**EXTRACTED DATA**
┄┄┄┄┄┄┄┄┄┄

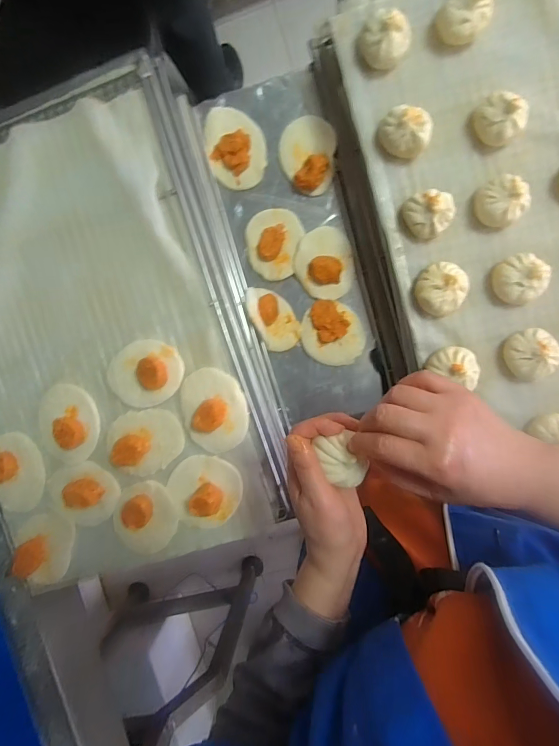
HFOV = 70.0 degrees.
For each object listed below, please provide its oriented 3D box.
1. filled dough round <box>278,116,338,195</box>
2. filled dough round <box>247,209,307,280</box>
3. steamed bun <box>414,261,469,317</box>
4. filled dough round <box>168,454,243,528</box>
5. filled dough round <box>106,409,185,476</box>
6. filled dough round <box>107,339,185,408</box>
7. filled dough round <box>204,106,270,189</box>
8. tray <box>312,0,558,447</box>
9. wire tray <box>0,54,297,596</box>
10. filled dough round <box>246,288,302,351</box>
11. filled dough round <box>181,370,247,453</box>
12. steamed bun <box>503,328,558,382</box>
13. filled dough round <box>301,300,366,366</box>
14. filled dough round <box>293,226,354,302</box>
[{"bbox_3d":[0.040,-0.310,0.566,0.076,0.028,0.101,-1,95,5],"label":"filled dough round"},{"bbox_3d":[-0.007,-0.189,0.583,0.081,0.017,0.099,-6,94,5],"label":"filled dough round"},{"bbox_3d":[0.191,-0.099,0.475,0.055,0.034,0.057,0,95,5],"label":"steamed bun"},{"bbox_3d":[-0.097,0.157,0.509,0.094,0.037,0.093,0,95,5],"label":"filled dough round"},{"bbox_3d":[-0.176,0.090,0.519,0.098,0.029,0.082,-25,92,6],"label":"filled dough round"},{"bbox_3d":[-0.176,0.002,0.507,0.101,0.035,0.082,-19,93,6],"label":"filled dough round"},{"bbox_3d":[-0.063,-0.329,0.577,0.081,0.023,0.115,-11,94,6],"label":"filled dough round"},{"bbox_3d":[0.330,-0.203,0.460,0.423,0.048,0.619,-15,94,6],"label":"tray"},{"bbox_3d":[-0.261,-0.040,0.536,0.402,0.060,0.620,-16,94,4],"label":"wire tray"},{"bbox_3d":[-0.009,-0.080,0.580,0.057,0.039,0.099,-28,92,7],"label":"filled dough round"},{"bbox_3d":[-0.085,0.048,0.509,0.080,0.028,0.106,-17,93,6],"label":"filled dough round"},{"bbox_3d":[0.297,-0.023,0.470,0.051,0.035,0.056,0,95,5],"label":"steamed bun"},{"bbox_3d":[0.078,-0.057,0.583,0.085,0.026,0.097,-42,90,7],"label":"filled dough round"},{"bbox_3d":[0.064,-0.159,0.576,0.082,0.025,0.100,-4,95,5],"label":"filled dough round"}]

┄┄┄┄┄┄┄┄┄┄

**EXERCISE DESCRIPTION**
Write out again, exactly, only the lines from the beginning of the material above to the line that holds "11. filled dough", both ends included, and no pictures.

**ANSWER SECTION**
HFOV = 70.0 degrees.
For each object listed below, please provide its oriented 3D box.
1. filled dough round <box>278,116,338,195</box>
2. filled dough round <box>247,209,307,280</box>
3. steamed bun <box>414,261,469,317</box>
4. filled dough round <box>168,454,243,528</box>
5. filled dough round <box>106,409,185,476</box>
6. filled dough round <box>107,339,185,408</box>
7. filled dough round <box>204,106,270,189</box>
8. tray <box>312,0,558,447</box>
9. wire tray <box>0,54,297,596</box>
10. filled dough round <box>246,288,302,351</box>
11. filled dough round <box>181,370,247,453</box>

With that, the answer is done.